(Photo by Norbert Untersteiner, 1957)
(September 18, 2015) Yale University scientists have answered a 40-year-old question about Arctic ice thickness by treating the ice floes of the frozen seas like colliding molecules in a fluid or gas.
Although today’s highly precise satellites do a fine job of measuring the area of sea ice, measuring the volume has always been a tricky business. The volume is reflected through the distribution of sea ice thickness — which is subject to a number of complex processes, such as growth, melting, ridging, rafting, and the formation of open water.
For decades, scientists have been guided by a 1975 theory (by Thorndike et al.) that could not be completely tested, due to the unwieldy nature of sea ice thickness distribution. The theory relied upon a term that could not be related to the others, which represented the mechanical redistribution of ice thickness. As a result, the complete theory could not be mathematically tested.
Enter Yale professor John Wettlaufer, inspired by the staff and students at the Geophysical Fluid Dynamics Summer Study Program at the Woods Hole Oceanographic Institution, in Massachusetts. Over the course of the summer, Wettlaufer and Yale graduate student Srikanth Toppaladoddi developed and articulated a new way of thinking about the space-time evolution of sea ice thickness.
The resulting paper appears in the Sept. 17 edition of the journal Physical Review Letters.
“The Arctic is a bellwether of the global climate, which is our focus. What we have done in our paper is to translate concepts used in the microscopic world into terms appropriate to this problem essential to climate,” said Wettlaufer, who is the A.M. Bateman Professor of Geophysics, Mathematics and Physics at Yale.

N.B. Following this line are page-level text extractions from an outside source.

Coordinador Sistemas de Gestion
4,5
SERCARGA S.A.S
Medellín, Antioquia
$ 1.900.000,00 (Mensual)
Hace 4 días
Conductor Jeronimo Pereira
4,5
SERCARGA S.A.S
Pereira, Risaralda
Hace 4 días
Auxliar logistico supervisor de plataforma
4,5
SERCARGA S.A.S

Wettlaufer and co-author Toppaladoddi recast the old theory into an equation similar to a Fokker-Planck equation, a partial differential equation used in statistical mechanics to predict the probability of finding microscopic particles in a given position under the influence of random forces. By doing this, the equation could capture the dynamic and thermodynamic forces at work within polar sea ice.